If you are interested in performing a transient thermal analysis, it will be a little more complicated. Please confirm your goals, as well as the size of your part (how many elements, etc).
 
Mech151,

Thanks for the response. The way I see it, if I can do a simple problem first I will be good to go with more complicated geometry.

All I wish to know how to do is determine the equilibrium temperature as you stated using a transient thermal analysis on two cylinders of 1" diameter x .25" height stacked on top of each other. Would you be able to explain how such a model could be set up in Cosmos Professional, keeping in mind that the power source for a tig welding operation would rotate around the cylinders for one revolution.

~Jeff~

SolidWorks 2006 SP3.1 on WinXP SP2
Pentium(R)4 CPU 3.60GHz 1.00GB of RAM
 
I have not used Cosmos professional yet, but what you need to do is apply a thermal load.

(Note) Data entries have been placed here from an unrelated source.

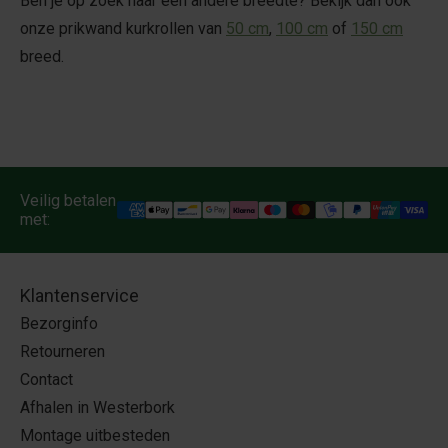
Ben je op zoek naar een andere breedte? Bekijk dan ook
onze prikwand kurkrollen van
50 cm
,
100 cm
of
150 cm
breed.
Veilig betalen
met:
Klantenservice
Bezorginfo
Retourneren
Contact
Afhalen in Westerbork
Montage uitbesteden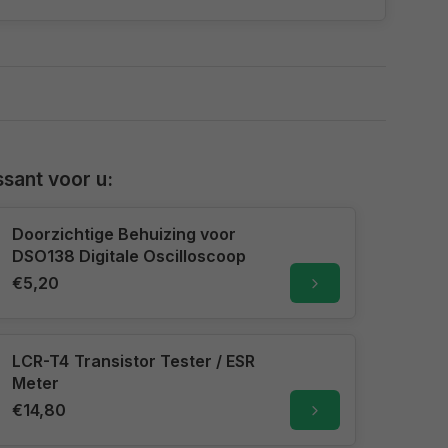
sant voor u:
Doorzichtige Behuizing voor
DSO138 Digitale Oscilloscoop
€5,20
LCR-T4 Transistor Tester / ESR
Meter
€14,80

I am guessing that you do not have any data as far as temperature or energy input. One idea would be to model the weld and the adjacent parts. Place the weld at a set temperature (you should be able to find this information, or just use the melting temperature plus some nominal amount). Place a 'prefectly insulated' boundary on all external faces and let the parts come to thermal equilibrium.

If you wanted to check your results with measured values, you may want to consider changing the perfect insulation to allow convective heat transfer...

Sorry that I cannot be more specific, as my thermal analysis have been performed using another software.